==== DATASET CONTENT

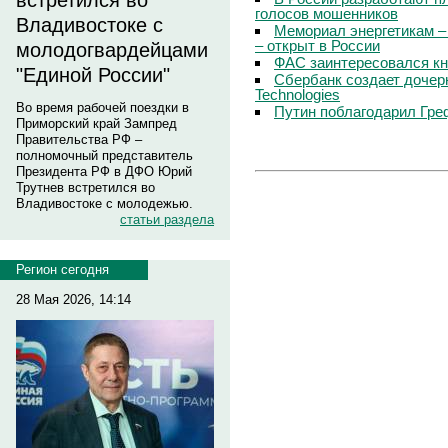
встретился во
голосов мошенников
Владивостоке с
Мемориал энергетикам –
– открыт в России
молодогвардейцами
ФАС заинтересовался кн
"Единой России"
Сбербанк создает дочер
Technologies
Во время рабочей поездки в
Путин поблагодарил Гре
Приморский край Зампред
Правительства РФ –
полномочный представитель
Президента РФ в ДФО Юрий
Трутнев встретился во
Владивостоке с молодежью.
статьи раздела
Регион сегодня
28 Мая 2026, 14:14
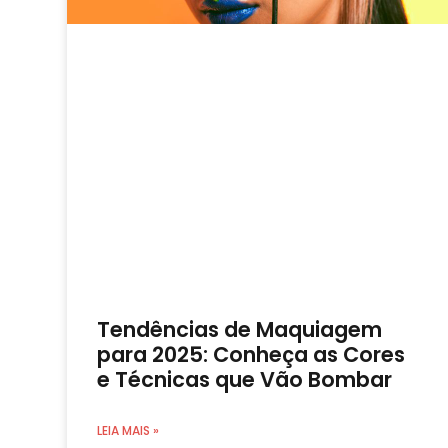
Tendências de Maquiagem
para 2025: Conheça as Cores
e Técnicas que Vão Bombar
LEIA MAIS »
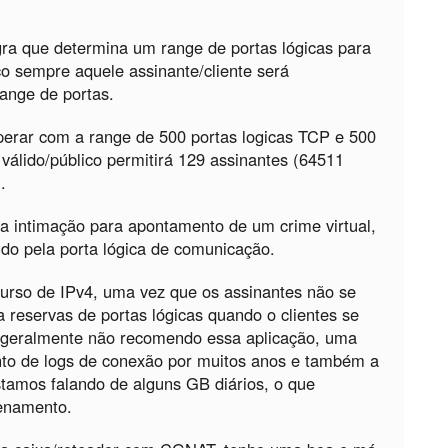
ra que determina um range de portas lógicas para
o sempre aquele assinante/cliente será
ange de portas.
erar com a range de 500 portas logicas TCP e 500
 válido/público permitirá 129 assinantes (64511
.
a intimação para apontamento de um crime virtual,
cando pela porta lógica de comunicação.
curso de IPv4, uma vez que os assinantes não se
 reservas de portas lógicas quando o clientes se
, geralmente não recomendo essa aplicação, uma
to de logs de conexão por muitos anos e também a
tamos falando de alguns GB diários, o que
enamento.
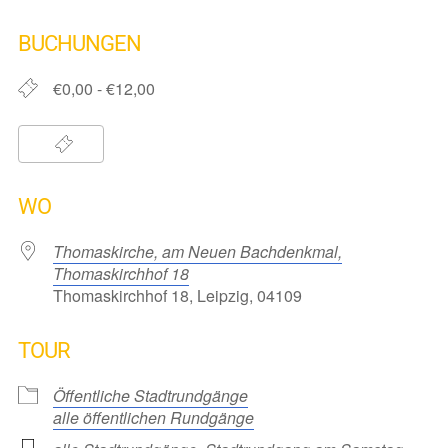
ICS herunterladen
Google Kalender
iCalendar
Office 365
Outlook Live
BUCHUNGEN
€0,00 - €12,00
WO
Thomaskirche, am Neuen Bachdenkmal,
Thomaskirchhof 18
Thomaskirchhof 18, Leipzig, 04109
TOUR
Öffentliche Stadtrundgänge
alle öffentlichen Rundgänge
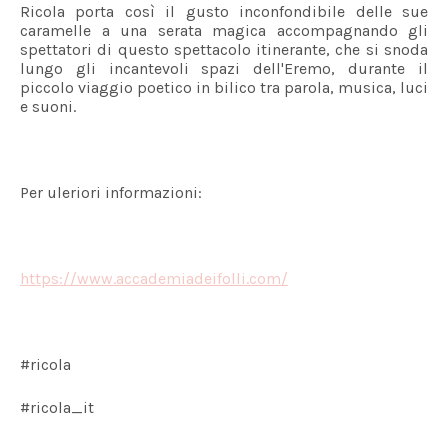
Ricola porta così il gusto inconfondibile delle sue
caramelle a una serata magica accompagnando gli
spettatori di questo spettacolo itinerante, che si snoda
lungo gli incantevoli spazi dell'Eremo, durante il
piccolo viaggio poetico in bilico tra parola, musica, luci
e suoni.
Per uleriori informazioni:
https://www.accademiadeifolli.com/
#ricola
#ricola_it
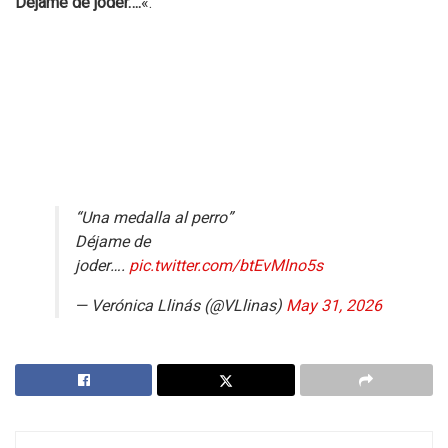
Dejame de joder….
«.
“Una medalla al perro”
Déjame de
joder….
pic.twitter.com/btEvMlno5s
— Verónica Llinás (@VLlinas)
May 31, 2026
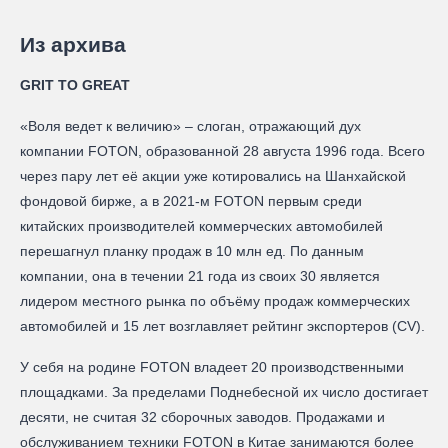
Из архива
GRIT TO GREAT
«Воля ведет к величию» – слоган, отражающий дух
компании FOTON, образованной 28 августа 1996 года. Всего
через пару лет её акции уже котировались на Шанхайской
фондовой бирже, а в 2021-м FOTON первым среди
китайских производителей коммерческих автомобилей
перешагнул планку продаж в 10 млн ед. По данным
компании, она в течении 21 года из своих 30 является
лидером местного рынка по объёму продаж коммерческих
автомобилей и 15 лет возглавляет рейтинг экспортеров (CV).
У себя на родине FOTON владеет 20 производственными
площадками. За пределами Поднебесной их число достигает
десяти, не считая 32 сборочных заводов. Продажами и
обслуживанием техники FOTON в Китае занимаются более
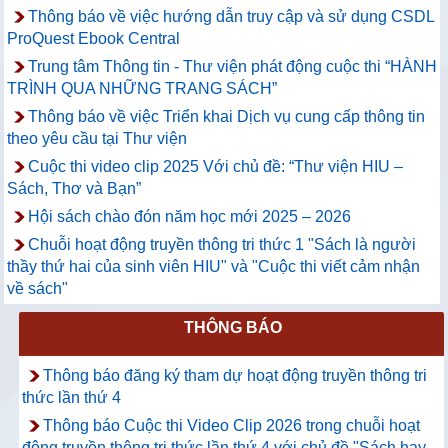
Thông báo về việc hướng dẫn truy cập và sử dụng CSDL
ProQuest Ebook Central
Trung tâm Thông tin - Thư viện phát động cuộc thi “HÀNH
TRÌNH QUA NHỮNG TRANG SÁCH”
Thông báo về việc Triển khai Dịch vụ cung cấp thông tin
theo yêu cầu tại Thư viện
Cuộc thi video clip 2025 Với chủ đề: “Thư viện HIU –
Sách, Thơ và Bạn”
Hội sách chào đón năm học mới 2025 – 2026
Chuỗi hoạt động truyền thông tri thức 1 "Sách là người
thầy thứ hai của sinh viên HIU" và "Cuộc thi viết cảm nhận
về sách"
THÔNG BÁO
Thông báo đăng ký tham dự hoạt động truyền thông tri
thức lần thứ 4
Thông báo Cuộc thi Video Clip 2026 trong chuỗi hoạt
động truyền thông tri thức lần thứ 4 với chủ đề "Sách hay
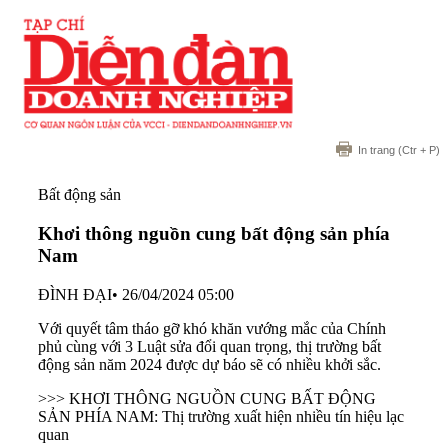
In trang
(Ctr + P)
Bất động sản
Khơi thông nguồn cung bất động sản phía
Nam
ĐÌNH ĐẠI
•
26/04/2024 05:00
Với quyết tâm tháo gỡ khó khăn vướng mắc của Chính
phủ cùng với 3 Luật sửa đổi quan trọng, thị trường bất
động sản năm 2024 được dự báo sẽ có nhiều khởi sắc.
>>> KHƠI THÔNG NGUỒN CUNG BẤT ĐỘNG
SẢN PHÍA NAM: Thị trường xuất hiện nhiều tín hiệu lạc
quan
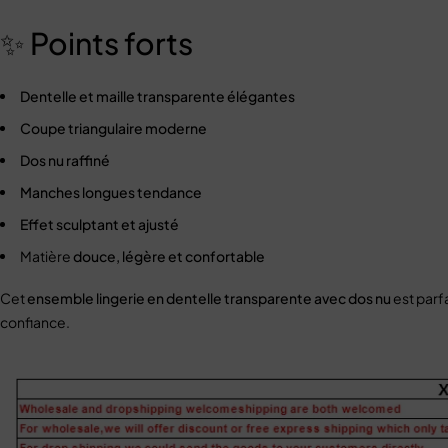
✨ Points forts
Dentelle et maille transparente élégantes
Coupe triangulaire moderne
Dos nu raffiné
Manches longues tendance
Effet sculptant et ajusté
Matière
douce, légère et confortable
Cet
ensemble lingerie en dentelle transparente avec dos nu
est parf
confiance.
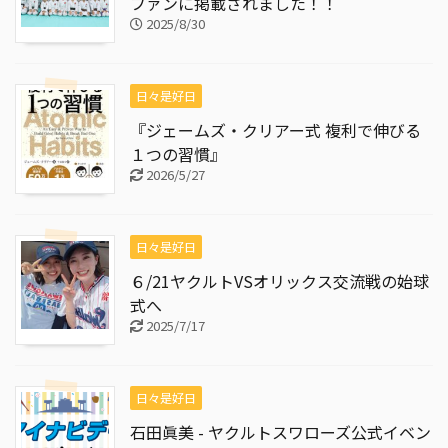
ファンに掲載されました！！
2025/8/30
日々是好日
『ジェームズ・クリアー式 複利で伸びる
１つの習慣』
2026/5/27
日々是好日
６/21ヤクルトVSオリックス交流戦の始球
式へ
2025/7/17
日々是好日
石田眞美 - ヤクルトスワローズ公式イベン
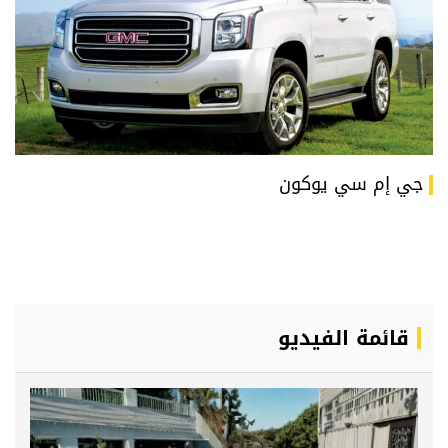
جي إم سي يوكون
قائمة الفيديو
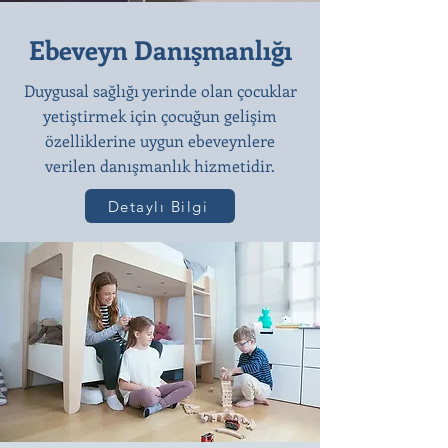
Ebeveyn Danışmanlığı
Duygusal sağlığı yerinde olan çocuklar
yetiştirmek için çocuğun gelişim
özelliklerine uygun ebeveynlere
verilen danışmanlık hizmetidir.
Detaylı Bilgi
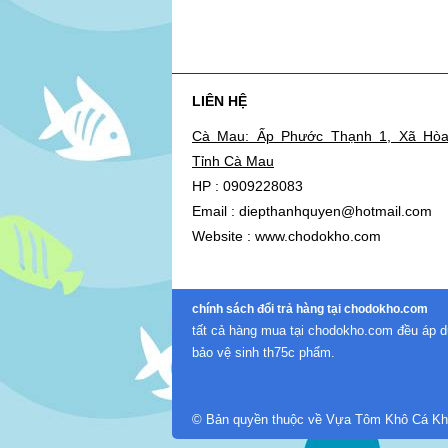
LIÊN HỆ
Cà Mau: Ấp Phước Thạnh 1, Xã Hòa
Tỉnh Cà Mau
HP : 0909228083
Email : diepthanhquyen@hotmail.com
Website : www.chodokho.com
chính sách đổi trả hàng tại chodokho.com
tất cả hàng mua tại chodokho.com đều áp d
bảo vệ sinh th75c phẩm.
© Bản quyền thuộc về Vựa Tôm Khô Cá Kh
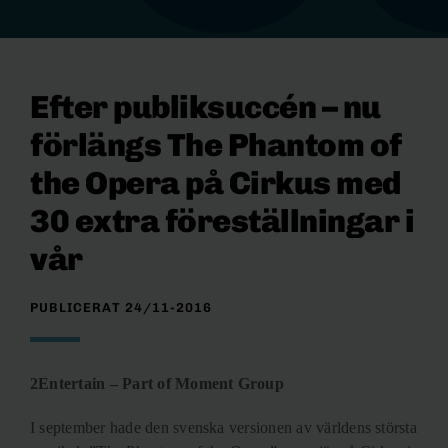
Efter publiksuccén – nu
förlängs The Phantom of
the Opera på Cirkus med
30 extra föreställningar i
vår
PUBLICERAT 24/11-2016
2Entertain – Part of Moment Group
I september hade den svenska versionen av världens största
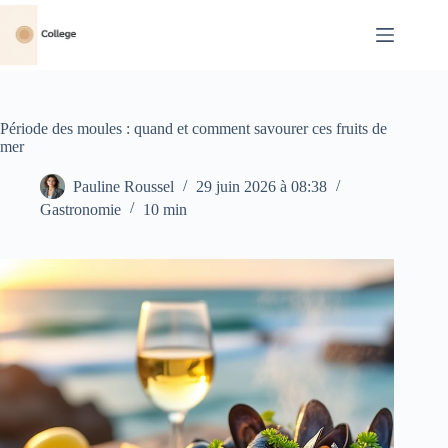
Passer
au
contenu
Période des moules : quand et comment savourer ces fruits de
mer
Pauline Roussel
29 juin 2026 à 08:38
Gastronomie
10 min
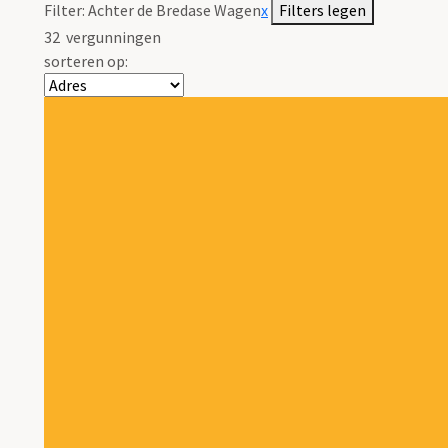
Filter:
Achter de Bredase Wagen
x
Filters legen
32
vergunningen
sorteren op:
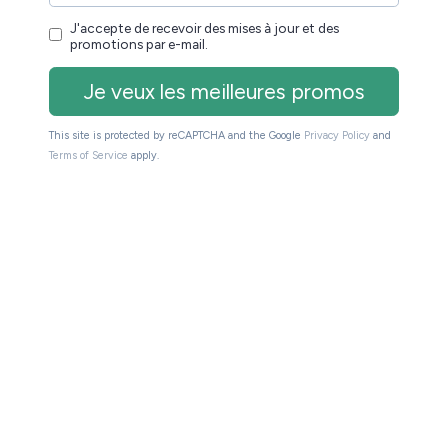
être vous dépêcher si vous souhaitez profiter de ces
euse !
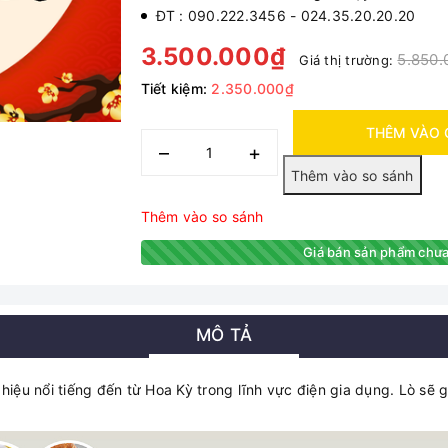
ĐT : 090.222.3456 - 024.35.20.20.20
3.500.000₫
5.850.
Giá thị trường:
Tiết kiệm:
2.350.000₫
THÊM VÀO 
–
+
Thêm vào so sánh
Giá bán sản phẩm chưa
MÔ TẢ
hiệu nổi tiếng đến từ Hoa Kỳ trong lĩnh vực điện gia dụng. Lò sẽ
.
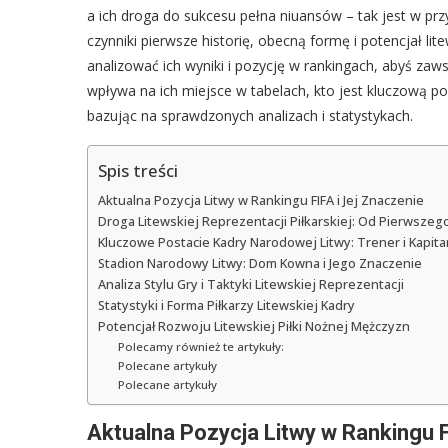
a ich droga do sukcesu pełna niuansów – tak jest w pr
czynniki pierwsze historię, obecną formę i potencjał li
analizować ich wyniki i pozycję w rankingach, abyś zaw
wpływa na ich miejsce w tabelach, kto jest kluczową p
bazując na sprawdzonych analizach i statystykach.
Spis treści
Aktualna Pozycja Litwy w Rankingu FIFA i Jej Znaczenie
Droga Litewskiej Reprezentacji Piłkarskiej: Od Pierwszeg
Kluczowe Postacie Kadry Narodowej Litwy: Trener i Kapita
Stadion Narodowy Litwy: Dom Kowna i Jego Znaczenie
Analiza Stylu Gry i Taktyki Litewskiej Reprezentacji
Statystyki i Forma Piłkarzy Litewskiej Kadry
Potencjał Rozwoju Litewskiej Piłki Nożnej Mężczyzn
Polecamy również te artykuły:
Polecane artykuły
Polecane artykuły
Aktualna Pozycja Litwy w Rankingu F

========

REQUIRED WORK. Set down word for word the lines from the first entry through the line with "слоган, отражающий дух", both included, omitting pictures.

EXERCISE ANSWER.
встретился во
голосов мошенников
Владивостоке с
Мемориал энергетикам –
– открыт в России
молодогвардейцами
ФАС заинтересовался кн
"Единой России"
Сбербанк создает дочер
Technologies
Во время рабочей поездки в
Путин поблагодарил Гре
Приморский край Зампред
Правительства РФ –
полномочный представитель
Президента РФ в ДФО Юрий
Трутнев встретился во
Владивостоке с молодежью.
статьи раздела
Регион сегодня
28 Мая 2026, 14:14
Tendências de Maquiagem
para 2025: Conheça as Cores
e Técnicas que Vão Bombar
LEIA MAIS »
ra que determina um range de portas lógicas para
o sempre aquele assinante/cliente será
ange de portas.
erar com a range de 500 portas logicas TCP e 500
 válido/público permitirá 129 assinantes (64511
.
a intimação para apontamento de um crime virtual,
cando pela porta lógica de comunicação.
curso de IPv4, uma vez que os assinantes não se
 reservas de portas lógicas quando o clientes se
, geralmente não recomendo essa aplicação, uma
to de logs de conexão por muitos anos e também a
tamos falando de alguns GB diários, o que
enamento.
ICS herunterladen
Google Kalender
iCalendar
Office 365
Outlook Live
BUCHUNGEN
€0,00 - €12,00
WO
Thomaskirche, am Neuen Bachdenkmal,
Thomaskirchhof 18
Thomaskirchhof 18, Leipzig, 04109
TOUR
Öffentliche Stadtrundgänge
alle öffentlichen Rundgänge
Ricola porta così il gusto inconfondibile delle sue
caramelle a una serata magica accompagnando gli
spettatori di questo spettacolo itinerante, che si snoda
lungo gli incantevoli spazi dell'Eremo, durante il
piccolo viaggio poetico in bilico tra parola, musica, luci
e suoni.
Per uleriori informazioni:
https://www.accademiadeifolli.com/
#ricola
#ricola_it
Dejame de joder….
«.
“Una medalla al perro”
Déjame de
joder….
pic.twitter.com/btEvMlno5s
— Verónica Llinás (@VLlinas)
May 31, 2026
Из архива
GRIT TO GREAT
«Воля ведет к величию» – слоган, отражающий дух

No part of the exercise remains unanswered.